We see all kinds of symptoms. An 8-year-old boy with a badly swollen jaw due to an infection. A 2-year-old boy who weighs what a 1-year-old should because he can't eat solid foods. A 6-year-old girl who can't fall asleep at night or pay attention in school. A 4-year-old who gets teased at preschool because he "talks funny."
One look inside their mouths, and the telltale erosions and cavernous divots on their "baby teeth" bring to light the probable cause of all these problems that cause so much pain and disability, and yet are so preventable.
The common denominator for these children is the most common chronic medical condition and infection in children: early childhood cavities. The condition is five times more common then asthma and seven times more common then allergies.
A February 2012 report from U.S. Sen. Bernie Sanders titled "Dental Crisis in America" was a call to action for this mostly silent epidemic that affects 42 percent of all children age 2 to 11. It has been increasing most rapidly in the youngest children, mirroring the greatest risk factor for dental cavities: poverty. Almost half the children in America live in or near poverty. Half.
Other risk factors for early childhood cavities also mirror the poverty statistics that continue to exacerbate health disparities in America. One in four poor children in America has never been to a dentist by the first day of kindergarten. Uninsured children are 2.5 times less likely to receive dental care, and 16.5 million children go without basic dental care each year.
An oral health risk assessment tool has been developed to help primary-care providers identify children at highest risk. Besides poverty, these risks include
Having a mother with active cavities;
Frequent snacking or continual bottle/sippy cup use with anything other than water;
Not having a dentist;
Not drinking fluoridated water.
Most of these factors can be traced back to poor health-care access, food insecurity, and living in rural areas that lack fluoridation.
Early childhood cavities can cause pain, loss of teeth, infections in a child's head and neck, cavities later in life, impaired growth and weight gain, missed school days, speech problems, and a poorer quality of life. More than 51 million hours of school are missed each year because of childhood dental problems. The pain of having an untreated cavity makes it hard for a child to concentrate in school.
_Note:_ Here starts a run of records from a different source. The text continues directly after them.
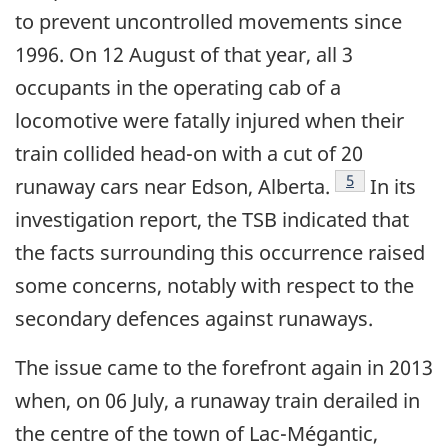
to prevent uncontrolled movements since
1996. On 12 August of that year, all 3
occupants in the operating cab of a
locomotive were fatally injured when their
train collided head-on with a cut of 20
Footnote
5
runaway cars near Edson, Alberta.
In its
investigation report, the TSB indicated that
the facts surrounding this occurrence raised
some concerns, notably with respect to the
secondary defences against runaways.
The issue came to the forefront again in 2013
when, on 06 July, a runaway train derailed in
the centre of the town of Lac-Mégantic,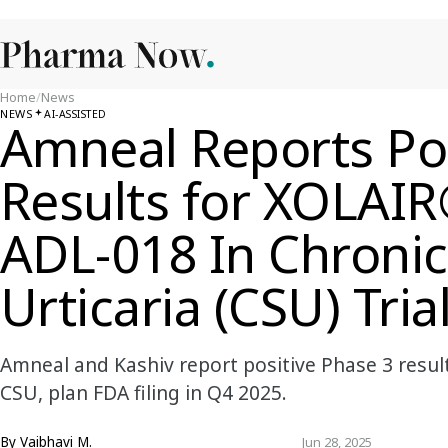
Home
/
News
NEWS
AI-ASSISTED
Amneal Reports Pos
Results for XOLAIR
ADL-018 In Chroni
Urticaria (CSU) Tria
Amneal and Kashiv report positive Phase 3 resul
CSU, plan FDA filing in Q4 2025.
By
Vaibhavi M.
Jun 28, 2025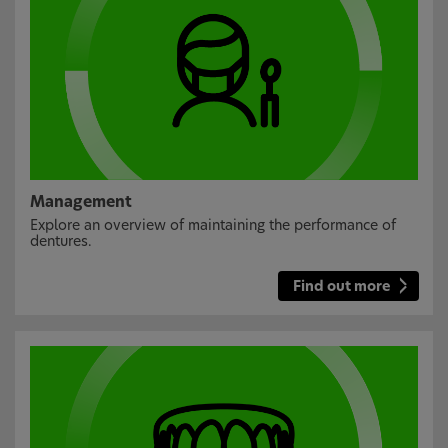
Management
Explore an overview of maintaining the performance of
dentures.
Find out more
The American Dental Association and the American Academy of Pediatrics recommends an oral health risk assessment for all children by 6 months and a first dental visit by age 1. Fluoride varnish should be applied every three to six months to the teeth of children at high risk of cavities.
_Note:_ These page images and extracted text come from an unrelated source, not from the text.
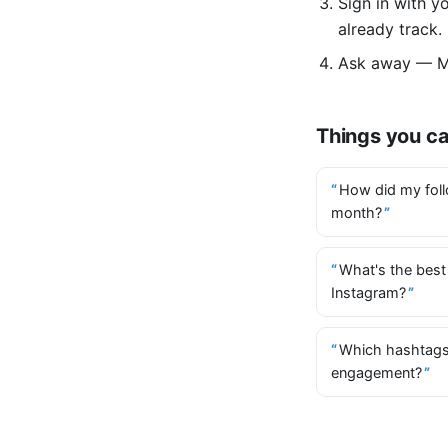
Sign in with 
already track.
Ask away — Mi
Things you c
How did my foll
month?
What's the best
Instagram?
Which hashtags
engagement?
In care settings such as St. Christopher's Hospital for Children in North Philadelphia, an epicenter of childhood poverty, pediatricians are responding to this crisis in innovative ways.
Pediatricians are working with local advocacy organizations and insurers to make sure children who are covered by Medicaid can be seen by a pediatric dentist before complications set in. For example, Public Citizens for Children and Youth (pccy.org), which offers a helpline (215-563-5848) for families to find a dental home, and a "Give Kids a Smile Day" with free checkups.
St. Christopher's Foundation for Children (scfchildren.org) funds a community health initiative that brings dental care to the neediest children through the Ronald McDonald Care Mobile to local elementary schools, day-care centers, and homeless shelters.
Applying fluoride varnish has become a routine part of well-child visits at St. Christopher's, where we provide 400 treatments monthly along with toothbrushes, toothpaste and referrals to local dentists.
As child advocates, we must do more than observe this crisis among the young, the poor, and the marginalized. Pediatricians, nurse practitioners, and family medicine physicians are helping to tackle this epidemic, one child at a time.